REQUIRED ACTION 1 |
Can you print everything in the listing from the line containing "## Performance Guidelines" down through the end of the listing, word for word?

DOCUMENT EXCERPT |

The 2016 United States presidential election in South Dakota was held on November 8, 2016, as part of the 2016 United States presidential election in which all 50 states plus the District of Columbia participated. South Dakota voters chose electors to represent them in the Electoral College via a popular vote pitting the Republican Party's nominee, celebrity Donald Trump, and running mate Indiana Governor Mike Pence against Democratic Party nominee, former Secretary of State Hillary Clinton and her running mate, Virginia Senator Tim Kaine.

South Dakota has voted for the Republican ticket in every election since 1968. Donald Trump continued the Republican tradition in South Dakota, carrying the state with 61.5% of the vote, to Hillary Clinton's 31.7% of the vote, a 29.8% margin of victory, the largest margin of victory for a candidate of either party since Republican Dwight D. Eisenhower's 38.5% margin in 1952. South Dakota was also Libertarian Party candidate Gary Johnson's fifth strongest state in the 2016 election, which his 5.63% in popular vote being only behind New Mexico, North Dakota, Alaska and Oklahoma.

REQUIRED ACTION 2 |
Could you output the South Dakota 2016 presidential election text above in full, word for word?

MATERIAL PROVIDED |
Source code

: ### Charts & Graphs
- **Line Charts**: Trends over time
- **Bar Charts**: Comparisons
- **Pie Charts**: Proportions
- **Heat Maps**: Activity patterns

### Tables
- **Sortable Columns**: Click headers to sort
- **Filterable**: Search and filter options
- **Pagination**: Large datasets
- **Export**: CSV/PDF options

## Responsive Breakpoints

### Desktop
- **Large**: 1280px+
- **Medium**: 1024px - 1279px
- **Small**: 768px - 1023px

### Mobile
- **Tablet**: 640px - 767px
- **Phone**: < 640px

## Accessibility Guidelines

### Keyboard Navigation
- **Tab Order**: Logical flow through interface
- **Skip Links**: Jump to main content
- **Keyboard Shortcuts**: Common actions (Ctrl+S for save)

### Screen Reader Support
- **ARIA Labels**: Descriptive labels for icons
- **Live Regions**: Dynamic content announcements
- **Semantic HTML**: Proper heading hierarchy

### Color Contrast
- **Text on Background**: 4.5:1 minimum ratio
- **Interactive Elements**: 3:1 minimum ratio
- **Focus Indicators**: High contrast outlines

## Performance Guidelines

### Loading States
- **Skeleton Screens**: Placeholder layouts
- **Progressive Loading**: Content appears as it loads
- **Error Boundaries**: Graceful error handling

WRITTEN SOLUTION 1 |
## Performance Guidelines

### Loading States
- **Skeleton Screens**: Placeholder layouts
- **Progressive Loading**: Content appears as it loads
- **Error Boundaries**: Graceful error handling

WRITTEN SOLUTION 2 |
The 2016 United States presidential election in South Dakota was held on November 8, 2016, as part of the 2016 United States presidential election in which all 50 states plus the District of Columbia participated. South Dakota voters chose electors to represent them in the Electoral College via a popular vote pitting the Republican Party's nominee, celebrity Donald Trump, and running mate Indiana Governor Mike Pence against Democratic Party nominee, former Secretary of State Hillary Clinton and her running mate, Virginia Senator Tim Kaine.

South Dakota has voted for the Republican ticket in every election since 1968. Donald Trump continued the Republican tradition in South Dakota, carrying the state with 61.5% of the vote, to Hillary Clinton's 31.7% of the vote, a 29.8% margin of victory, the largest margin of victory for a candidate of either party since Republican Dwight D. Eisenhower's 38.5% margin in 1952. South Dakota was also Libertarian Party candidate Gary Johnson's fifth strongest state in the 2016 election, which his 5.63% in popular vote being only behind New Mexico, North Dakota, Alaska and Oklahoma.